Copy the listing below word for word, starting at its first line and stopping after the line that contains "### Saving and Testing".

Dataset entries
★ ★ ★ ★ ★

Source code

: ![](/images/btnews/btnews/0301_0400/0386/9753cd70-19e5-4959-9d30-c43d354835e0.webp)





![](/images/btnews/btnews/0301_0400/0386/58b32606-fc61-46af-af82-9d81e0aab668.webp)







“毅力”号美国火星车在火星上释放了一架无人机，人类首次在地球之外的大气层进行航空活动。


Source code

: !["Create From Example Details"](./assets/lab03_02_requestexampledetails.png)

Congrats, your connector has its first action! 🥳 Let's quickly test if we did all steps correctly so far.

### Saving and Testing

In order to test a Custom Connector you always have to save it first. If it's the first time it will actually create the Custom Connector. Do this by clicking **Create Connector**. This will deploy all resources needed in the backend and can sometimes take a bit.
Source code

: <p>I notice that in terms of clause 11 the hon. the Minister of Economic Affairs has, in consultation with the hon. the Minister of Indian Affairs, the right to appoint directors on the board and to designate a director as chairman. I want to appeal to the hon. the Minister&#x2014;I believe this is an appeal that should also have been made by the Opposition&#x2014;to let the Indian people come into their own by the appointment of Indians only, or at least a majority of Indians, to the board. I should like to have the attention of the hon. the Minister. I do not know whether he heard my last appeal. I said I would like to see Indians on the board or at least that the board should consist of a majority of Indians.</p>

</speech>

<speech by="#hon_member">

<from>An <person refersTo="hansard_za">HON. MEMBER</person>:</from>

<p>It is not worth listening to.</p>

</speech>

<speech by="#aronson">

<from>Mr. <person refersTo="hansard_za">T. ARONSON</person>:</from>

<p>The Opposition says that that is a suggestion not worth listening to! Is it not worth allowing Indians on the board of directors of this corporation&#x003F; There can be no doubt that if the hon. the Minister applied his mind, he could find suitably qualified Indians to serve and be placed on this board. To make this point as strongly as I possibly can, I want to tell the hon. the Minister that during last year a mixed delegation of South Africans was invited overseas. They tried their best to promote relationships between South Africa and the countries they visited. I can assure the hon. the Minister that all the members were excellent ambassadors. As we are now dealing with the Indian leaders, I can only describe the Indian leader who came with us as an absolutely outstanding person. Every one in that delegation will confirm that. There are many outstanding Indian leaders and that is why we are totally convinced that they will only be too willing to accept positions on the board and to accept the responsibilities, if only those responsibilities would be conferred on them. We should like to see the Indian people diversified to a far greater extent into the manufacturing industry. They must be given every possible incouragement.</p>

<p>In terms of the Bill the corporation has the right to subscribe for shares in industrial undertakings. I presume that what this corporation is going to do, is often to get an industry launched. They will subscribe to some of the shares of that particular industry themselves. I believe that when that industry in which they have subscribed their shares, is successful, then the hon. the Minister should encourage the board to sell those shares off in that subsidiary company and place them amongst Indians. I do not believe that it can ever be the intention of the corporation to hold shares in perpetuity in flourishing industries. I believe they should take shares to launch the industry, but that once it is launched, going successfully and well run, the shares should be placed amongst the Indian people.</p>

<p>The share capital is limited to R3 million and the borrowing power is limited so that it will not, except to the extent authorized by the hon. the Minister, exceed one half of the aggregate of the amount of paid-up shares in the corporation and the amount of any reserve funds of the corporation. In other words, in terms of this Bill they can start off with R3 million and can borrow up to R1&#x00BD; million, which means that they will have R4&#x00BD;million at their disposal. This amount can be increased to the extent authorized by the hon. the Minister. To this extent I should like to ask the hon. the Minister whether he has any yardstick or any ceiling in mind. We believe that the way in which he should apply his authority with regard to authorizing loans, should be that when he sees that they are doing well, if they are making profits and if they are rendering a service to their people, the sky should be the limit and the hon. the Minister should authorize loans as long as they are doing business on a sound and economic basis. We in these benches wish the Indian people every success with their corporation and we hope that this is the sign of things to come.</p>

★ ★ ★ ★ ★

* [Result of the exercise]
Source code

: ![](/images/btnews/btnews/0301_0400/0386/9753cd70-19e5-4959-9d30-c43d354835e0.webp)





![](/images/btnews/btnews/0301_0400/0386/58b32606-fc61-46af-af82-9d81e0aab668.webp)







“毅力”号美国火星车在火星上释放了一架无人机，人类首次在地球之外的大气层进行航空活动。


Source code

: !["Create From Example Details"](./assets/lab03_02_requestexampledetails.png)

Congrats, your connector has its first action! 🥳 Let's quickly test if we did all steps correctly so far.

### Saving and Testing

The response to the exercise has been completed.